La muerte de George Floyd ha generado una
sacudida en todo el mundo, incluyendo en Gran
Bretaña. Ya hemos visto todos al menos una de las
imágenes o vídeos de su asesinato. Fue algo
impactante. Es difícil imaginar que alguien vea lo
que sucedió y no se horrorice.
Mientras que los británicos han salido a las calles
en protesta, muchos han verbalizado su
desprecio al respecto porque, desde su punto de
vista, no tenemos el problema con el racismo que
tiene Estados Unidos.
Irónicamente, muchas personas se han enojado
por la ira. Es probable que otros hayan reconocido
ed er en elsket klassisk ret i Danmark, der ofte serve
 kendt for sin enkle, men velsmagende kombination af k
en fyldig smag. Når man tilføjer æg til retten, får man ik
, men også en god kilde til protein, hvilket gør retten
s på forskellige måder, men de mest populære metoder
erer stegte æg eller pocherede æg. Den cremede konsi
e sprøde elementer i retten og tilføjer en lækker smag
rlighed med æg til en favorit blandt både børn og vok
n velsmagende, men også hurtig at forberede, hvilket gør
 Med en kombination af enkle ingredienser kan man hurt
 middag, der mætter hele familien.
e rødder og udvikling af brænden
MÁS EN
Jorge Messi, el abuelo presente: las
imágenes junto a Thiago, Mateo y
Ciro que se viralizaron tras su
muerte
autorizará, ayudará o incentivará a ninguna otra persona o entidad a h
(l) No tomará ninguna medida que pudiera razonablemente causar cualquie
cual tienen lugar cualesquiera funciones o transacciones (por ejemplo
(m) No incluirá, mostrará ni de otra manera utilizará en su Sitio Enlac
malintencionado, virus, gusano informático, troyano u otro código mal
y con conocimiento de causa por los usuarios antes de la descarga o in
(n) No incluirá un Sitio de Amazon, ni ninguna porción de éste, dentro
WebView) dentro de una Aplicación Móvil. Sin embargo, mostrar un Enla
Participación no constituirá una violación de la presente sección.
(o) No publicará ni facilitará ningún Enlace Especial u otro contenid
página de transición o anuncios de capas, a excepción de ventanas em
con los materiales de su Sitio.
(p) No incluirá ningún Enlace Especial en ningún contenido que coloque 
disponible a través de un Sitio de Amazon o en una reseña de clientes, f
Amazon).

- _PROBLEM_
Restate word for word the lines above, beginning at the first one and ending at the line that carries "que sucedió y no se horrorice.".

- _WRITTEN SOLUTION_
La muerte de George Floyd ha generado una
sacudida en todo el mundo, incluyendo en Gran
Bretaña. Ya hemos visto todos al menos una de las
imágenes o vídeos de su asesinato. Fue algo
impactante. Es difícil imaginar que alguien vea lo
que sucedió y no se horrorice.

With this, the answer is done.